Information Statement Pursuant to Section 14(c)
of the Securities Exchange Act of 1934 (Amendment No.  )

Check the appropriate box:
Preliminary Information Statement
Confidential, for Use of the Commission Only (as permitted by Rule 14c-5(d)(2))
Definitive Information Statement

Kaspien Holdings Inc.
(Name of Registrant as Specified in its Charter)

Payment of Filing Fee (Check all boxes that apply):
No fee required
Fee paid previously with preliminary materials
Fee computed on table in exhibit required by Item 25(b) of Schedule 14A (17 CFR 240.14a-101) per Item 1 of this Schedule and Exchange Act Rules 14c-5(g) and 0-11



 
KASPIEN HOLDINGS INC.
2818 N. Sullivan Road, Suite 130
Spokane Valley, WA 99216
855-300-2710

NOTICE OF ACTION BY WRITTEN CONSENT OF
HOLDERS OF A MAJORITY OF THE OUTSTANDING VOTING STOCK

WE ARE NOT ASKING YOU FOR A PROXY
AND YOU ARE REQUESTED NOT TO SEND US A PROXY

Dear Shareholders:

This Notice and the accompanying Information Statement are being furnished to the holders (“Shareholders”) of shares of the common stock, par value $0.01 per share (the “Common Stock”), of Kaspien Holdings Inc., a New York corporation (the “Company”). The Board of Directors of the Company (the “Board”) is not soliciting your proxy and you are requested not to send us a proxy. The purpose of the Information Statement is to notify you that the Company has received the written consents, dated March 8, 2022 and April 28, 2022 (collectively, the “Written Consent”), from holders of shares of Common Stock representing approximately 55.3% of the total issued and outstanding shares of voting stock of the Company approving the actions described in the accompanying Information Statement.

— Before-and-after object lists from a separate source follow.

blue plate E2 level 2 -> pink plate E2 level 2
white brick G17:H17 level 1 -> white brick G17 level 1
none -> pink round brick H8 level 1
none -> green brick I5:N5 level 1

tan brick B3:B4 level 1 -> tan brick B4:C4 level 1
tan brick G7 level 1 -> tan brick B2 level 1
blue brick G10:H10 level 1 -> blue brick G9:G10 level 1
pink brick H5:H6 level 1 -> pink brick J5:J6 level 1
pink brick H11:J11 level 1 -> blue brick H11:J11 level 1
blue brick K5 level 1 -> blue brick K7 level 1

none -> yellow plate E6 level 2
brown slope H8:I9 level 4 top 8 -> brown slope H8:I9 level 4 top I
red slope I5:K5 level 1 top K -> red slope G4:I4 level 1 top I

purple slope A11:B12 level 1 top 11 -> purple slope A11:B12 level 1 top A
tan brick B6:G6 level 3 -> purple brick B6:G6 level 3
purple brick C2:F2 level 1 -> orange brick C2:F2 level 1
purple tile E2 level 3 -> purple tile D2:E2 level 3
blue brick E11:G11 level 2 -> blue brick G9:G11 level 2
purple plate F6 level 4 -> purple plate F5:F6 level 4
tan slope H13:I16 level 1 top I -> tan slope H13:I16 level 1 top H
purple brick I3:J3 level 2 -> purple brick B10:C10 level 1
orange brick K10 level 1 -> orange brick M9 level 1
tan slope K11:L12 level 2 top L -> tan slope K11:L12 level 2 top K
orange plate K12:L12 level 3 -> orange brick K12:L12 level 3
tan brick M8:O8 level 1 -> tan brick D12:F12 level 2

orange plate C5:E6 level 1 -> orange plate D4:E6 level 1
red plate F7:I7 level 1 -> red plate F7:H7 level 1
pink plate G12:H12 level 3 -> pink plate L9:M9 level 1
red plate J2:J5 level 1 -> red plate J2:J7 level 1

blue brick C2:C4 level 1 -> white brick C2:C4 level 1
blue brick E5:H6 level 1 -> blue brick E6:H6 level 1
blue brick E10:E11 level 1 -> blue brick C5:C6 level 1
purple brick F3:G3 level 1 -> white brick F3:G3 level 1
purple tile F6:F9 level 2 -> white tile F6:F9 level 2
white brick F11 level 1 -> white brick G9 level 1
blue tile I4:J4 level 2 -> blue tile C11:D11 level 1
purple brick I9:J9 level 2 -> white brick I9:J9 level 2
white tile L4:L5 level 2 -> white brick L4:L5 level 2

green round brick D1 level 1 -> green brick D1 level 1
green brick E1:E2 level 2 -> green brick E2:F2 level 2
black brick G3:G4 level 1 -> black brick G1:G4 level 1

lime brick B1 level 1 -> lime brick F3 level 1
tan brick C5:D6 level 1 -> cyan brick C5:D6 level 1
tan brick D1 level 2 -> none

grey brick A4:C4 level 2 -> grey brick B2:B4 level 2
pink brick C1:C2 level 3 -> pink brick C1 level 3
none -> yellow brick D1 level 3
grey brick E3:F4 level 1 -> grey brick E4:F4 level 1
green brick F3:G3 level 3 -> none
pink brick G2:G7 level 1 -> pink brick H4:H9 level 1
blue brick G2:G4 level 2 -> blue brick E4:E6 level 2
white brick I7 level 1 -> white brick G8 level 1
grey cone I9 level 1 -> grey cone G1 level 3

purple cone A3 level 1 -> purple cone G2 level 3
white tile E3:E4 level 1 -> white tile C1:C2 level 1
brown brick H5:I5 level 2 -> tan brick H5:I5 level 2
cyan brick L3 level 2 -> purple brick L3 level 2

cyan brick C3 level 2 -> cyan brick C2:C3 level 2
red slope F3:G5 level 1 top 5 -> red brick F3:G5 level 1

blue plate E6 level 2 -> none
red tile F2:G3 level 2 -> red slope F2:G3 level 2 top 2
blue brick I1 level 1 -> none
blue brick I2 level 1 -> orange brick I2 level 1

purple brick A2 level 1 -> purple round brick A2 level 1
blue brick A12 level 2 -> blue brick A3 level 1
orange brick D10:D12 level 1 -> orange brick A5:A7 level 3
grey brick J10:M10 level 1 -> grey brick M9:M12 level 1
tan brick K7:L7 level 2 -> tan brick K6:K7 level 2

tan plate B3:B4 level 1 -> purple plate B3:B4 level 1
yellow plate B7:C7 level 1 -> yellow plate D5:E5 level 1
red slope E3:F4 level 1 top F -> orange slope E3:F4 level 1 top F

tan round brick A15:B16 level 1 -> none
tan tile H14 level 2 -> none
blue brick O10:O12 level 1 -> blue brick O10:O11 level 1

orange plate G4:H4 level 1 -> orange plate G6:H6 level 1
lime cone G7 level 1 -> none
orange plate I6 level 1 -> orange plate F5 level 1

We are furnishing this Notice and the accompanying Information Statement solely for the purpose of informing our Shareholders of the actions taken by the Written Consent before such actions become effective in satisfaction of the notice requirements of Section 14C of the Securities Exchange Act of 1934, as amended, the rules promulgated by the U.S. Securities and Exchange Commission thereunder, and Section 615 of the New York Business Corporation Law.

This is not a notice of a special meeting of Shareholders, and no Shareholder meeting will be held to consider the matters described herein.

This Notice and the accompanying Information Statement are first being sent to Shareholders on or about ___, 2022.

 
By order of the Board of Directors,
   
 
Edwin J. Sapienza,
 
Secretary
   
___, 2022
 


KASPIEN HOLDINGS INC.
2818 N. Sullivan Road, Suite 130
Spokane Valley, WA 99216
855-300-2710

INFORMATION STATEMENT

___, 2022

WE ARE NOT ASKING YOU FOR A PROXY
AND YOU ARE REQUESTED NOT TO SEND US A PROXY

GENERAL INFORMATION

In this Information Statement we refer to Kaspien Holdings Inc., a New York corporation, as the “Company,” “we,” “us,” or “our.” This Information Statement is being furnished by the board of directors of the Company (the “Board”), to inform the holders (“Shareholders”) of our common stock, par value $0.01 per share (the “Common Stock”), as of March 1, 2022, of actions (collectively, the “Actions”) approved by resolutions of the Board dated March 3, 2022 and by the written consents dated March 8, 2022 and April 28, 2022 (collectively, the “Written Consent”) of holders (the “Consent Holders”) of shares of Common Stock representing approximately 55.3% of the total issued and outstanding shares of voting stock of the Company. This Information Statement contains a brief summary of the material aspects of the Actions approved by the Board and the Consent Holders.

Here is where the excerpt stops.